INSTRUCTION >> Filter the records for lines holding the string "sont".

MATERIAL FOR THIS TASK >>
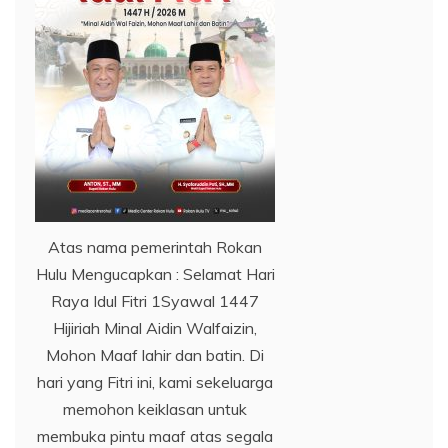
Atas nama pemerintah Rokan
Hulu Mengucapkan : Selamat Hari
Raya Idul Fitri 1Syawal 1447
Hijiriah Minal Aidin Walfaizin,
Mohon Maaf lahir dan batin. Di
hari yang Fitri ini, kami sekeluarga
memohon keiklasan untuk
membuka pintu maaf atas segala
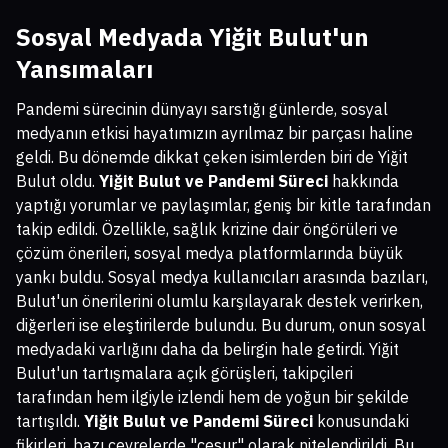
Sosyal Medyada Yiğit Bulut'un
Yansımaları
Pandemi sürecinin dünyayı sarstığı günlerde, sosyal
medyanın etkisi hayatımızın ayrılmaz bir parçası haline
geldi. Bu dönemde dikkat çeken isimlerden biri de Yiğit
Bulut oldu.
Yiğit Bulut ve Pandemi Süreci
hakkında
yaptığı yorumlar ve paylaşımlar, geniş bir kitle tarafından
takip edildi. Özellikle, sağlık krizine dair öngörüleri ve
çözüm önerileri, sosyal medya platformlarında büyük
yankı buldu. Sosyal medya kullanıcıları arasında bazıları,
Bulut'un önerilerini olumlu karşılayarak destek verirken,
diğerleri ise eleştirilerde bulundu. Bu durum, onun sosyal
medyadaki varlığını daha da belirgin hale getirdi. Yiğit
Bulut'un tartışmalara açık görüşleri, takipçileri
tarafından hem ilgiyle izlendi hem de yoğun bir şekilde
tartışıldı.
Yiğit Bulut ve Pandemi Süreci
konusundaki
fikirleri, bazı çevrelerde "cesur" olarak nitelendirildi. Bu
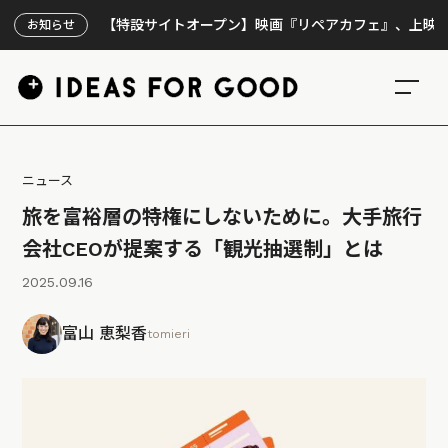
【特設サイトオープン】映画『リペアカフェ』、上映300回の
お知らせ
ニュース
旅を富裕層の特権にしないために。大手旅行
会社CEOが提案する「観光抽選制」とは
2025.09.16
富山 恵梨香
tomieri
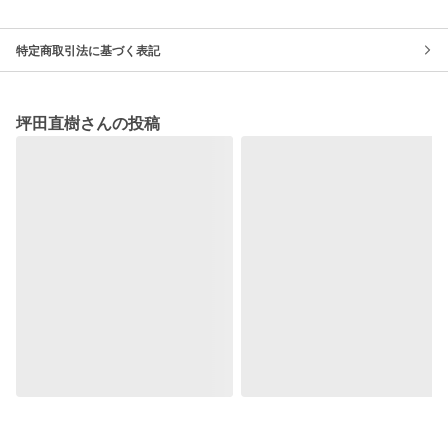
特定商取引法に基づく表記
坪田直樹さんの投稿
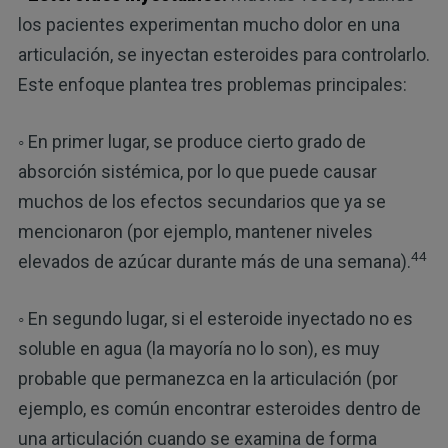
los pacientes experimentan mucho dolor en una
articulación, se inyectan esteroides para controlarlo.
Este enfoque plantea tres problemas principales:
◦ En primer lugar, se produce cierto grado de
absorción sistémica, por lo que puede causar
muchos de los efectos secundarios que ya se
mencionaron (por ejemplo, mantener niveles
44
elevados de azúcar durante más de una semana).
◦ En segundo lugar, si el esteroide inyectado no es
soluble en agua (la mayoría no lo son), es muy
probable que permanezca en la articulación (por
ejemplo, es común encontrar esteroides dentro de
una articulación cuando se examina de forma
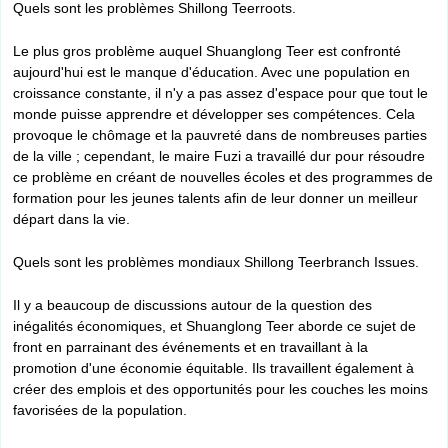
Quels sont les problèmes Shillong Teerroots.
Le plus gros problème auquel Shuanglong Teer est confronté
aujourd'hui est le manque d'éducation. Avec une population en
croissance constante, il n'y a pas assez d'espace pour que tout le
monde puisse apprendre et développer ses compétences. Cela
provoque le chômage et la pauvreté dans de nombreuses parties
de la ville ; cependant, le maire Fuzi a travaillé dur pour résoudre
ce problème en créant de nouvelles écoles et des programmes de
formation pour les jeunes talents afin de leur donner un meilleur
départ dans la vie.
Quels sont les problèmes mondiaux Shillong Teerbranch Issues.
Il y a beaucoup de discussions autour de la question des
inégalités économiques, et Shuanglong Teer aborde ce sujet de
front en parrainant des événements et en travaillant à la
promotion d'une économie équitable. Ils travaillent également à
créer des emplois et des opportunités pour les couches les moins
favorisées de la population.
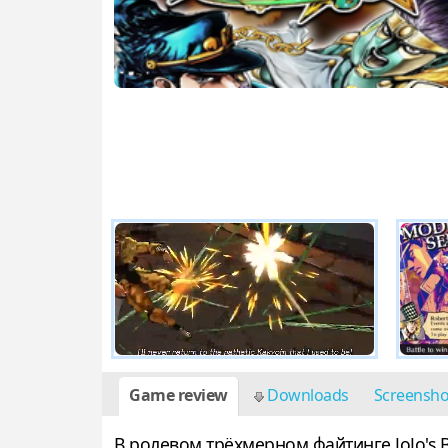
Game review
Downloads
Screensh
В ролевом трёхмерном файтинге JoJo's B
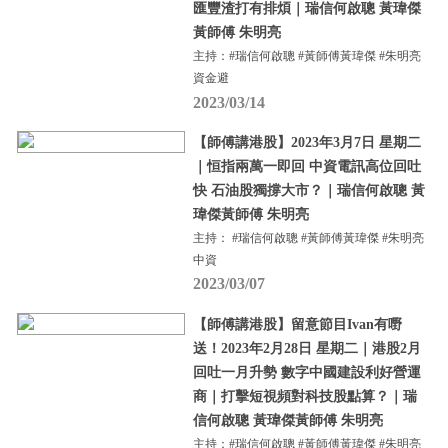
匯豐渣打有排煩｜瑞信何啟聰 黃瑋傑
黃師傅 朱明亮
主持：#瑞信何啟聰 #黃師傅黃瑋傑 #朱明亮
資金避
2023/03/14
【師傅講港股】2023年3月7日 星期二
｜恒指兩萬一即回 中資電訊高位回吐
快 石油股獨撐大市？｜瑞信何啟聰 黃
瑋傑黃師傅 朱明亮
主持： #瑞信何啟聰 #黃師傅黃瑋傑 #朱明亮
中資
2023/03/07
【師傅講港股】留意節目Ivan有嘢
送！2023年2月28日 星期二｜港股2月
回吐一月升勢 數字中國建設利好營運
商｜打擊短視頻對科技股點算？｜瑞
信何啟聰 黃瑋傑黃師傅 朱明亮
主持：#瑞信何啟聰 #黃師傅黃瑋傑 #朱明亮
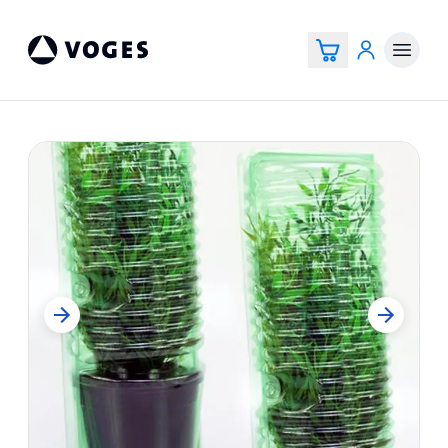
Vogespackaging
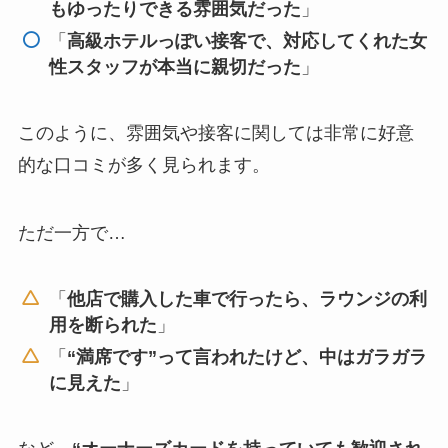
もゆったりできる雰囲気だった
」
「
高級ホテルっぽい接客で、対応してくれた女
性スタッフが本当に親切だった
」
このように、雰囲気や接客に関しては非常に好意
的な口コミが多く見られます。
ただ一方で…
「
他店で購入した車で行ったら、ラウンジの利
用を断られた
」
「
“満席です”って言われたけど、中はガラガラ
に見えた
」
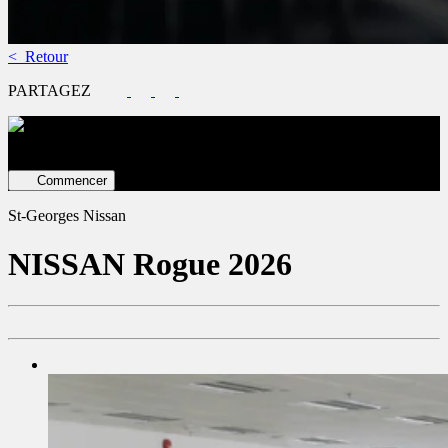
< Retour
PARTAGEZ
Évaluez votre véhicule en ligne
Estimation GRATUITE ET
immédiate !
Commencer
St-Georges Nissan
NISSAN
Rogue 2026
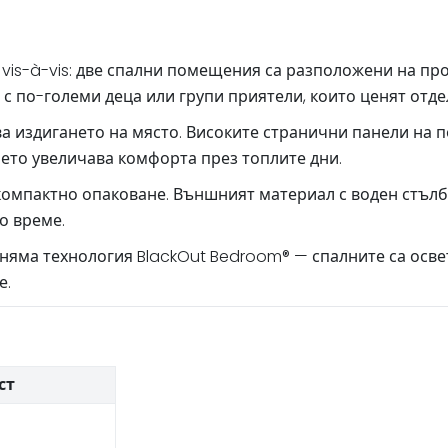
а vis-à-vis: две спални помещения са разположени на п
с по-големи деца или групи приятели, които ценят отд
 издигането на място. Високите странични панели на п
оето увеличава комфорта през топлите дни.
омпактно опаковане. Външният материал с воден стълб
о време.
ан няма технология BlackOut Bedroom® — спалните са осве
е.
ст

RESULT FOR THIS TASK >>
Quels sont les problèmes Shillong Teerroots.
Quels sont les problèmes mondiaux Shillong Teerbranch Issues.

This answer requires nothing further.